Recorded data
● ● ● ● ● ● ●
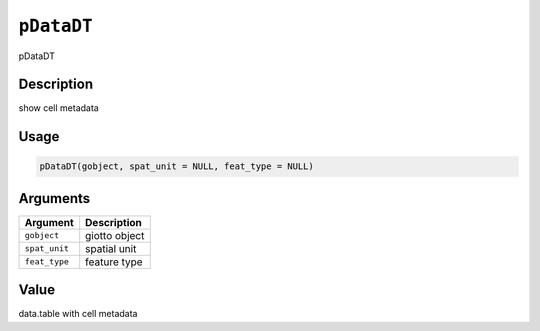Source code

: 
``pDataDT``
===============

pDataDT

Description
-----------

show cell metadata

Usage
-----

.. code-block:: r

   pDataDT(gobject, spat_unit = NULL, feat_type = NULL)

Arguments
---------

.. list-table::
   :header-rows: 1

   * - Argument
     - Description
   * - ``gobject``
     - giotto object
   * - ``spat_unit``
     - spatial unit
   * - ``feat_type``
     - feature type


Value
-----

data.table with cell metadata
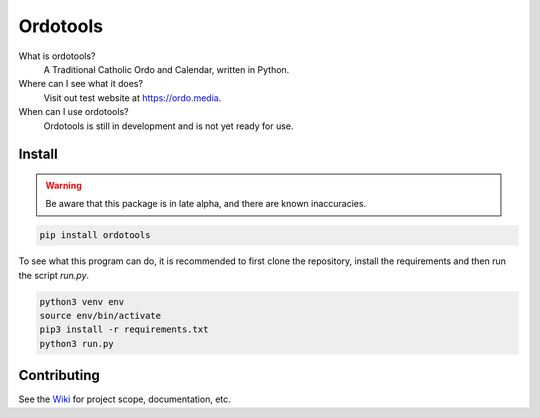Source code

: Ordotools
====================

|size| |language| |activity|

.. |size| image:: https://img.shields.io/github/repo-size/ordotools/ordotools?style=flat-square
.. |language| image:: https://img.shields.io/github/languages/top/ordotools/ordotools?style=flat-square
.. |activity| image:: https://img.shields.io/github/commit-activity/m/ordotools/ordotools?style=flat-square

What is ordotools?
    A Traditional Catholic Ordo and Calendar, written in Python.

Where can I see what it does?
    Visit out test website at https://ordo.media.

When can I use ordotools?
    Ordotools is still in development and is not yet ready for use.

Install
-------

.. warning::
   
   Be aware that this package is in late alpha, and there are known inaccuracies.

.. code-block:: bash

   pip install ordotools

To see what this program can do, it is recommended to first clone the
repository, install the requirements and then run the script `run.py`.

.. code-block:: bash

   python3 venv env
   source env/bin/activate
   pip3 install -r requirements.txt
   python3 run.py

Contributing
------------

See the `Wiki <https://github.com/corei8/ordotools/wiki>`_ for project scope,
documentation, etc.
● ● ● ● ● ● ●
Go through the data above and print exactly the lines from its first line through the line holding "A Traditional Catholic", both included, leaving pictures aside.

Source code

: 
``pDataDT``
===============

pDataDT

Description
-----------

show cell metadata

Usage
-----

.. code-block:: r

   pDataDT(gobject, spat_unit = NULL, feat_type = NULL)

Arguments
---------

.. list-table::
   :header-rows: 1

   * - Argument
     - Description
   * - ``gobject``
     - giotto object
   * - ``spat_unit``
     - spatial unit
   * - ``feat_type``
     - feature type


Value
-----

data.table with cell metadata
Source code

: Ordotools
====================

|size| |language| |activity|

.. |size| image:: https://img.shields.io/github/repo-size/ordotools/ordotools?style=flat-square
.. |language| image:: https://img.shields.io/github/languages/top/ordotools/ordotools?style=flat-square
.. |activity| image:: https://img.shields.io/github/commit-activity/m/ordotools/ordotools?style=flat-square

What is ordotools?
    A Traditional Catholic Ordo and Calendar, written in Python.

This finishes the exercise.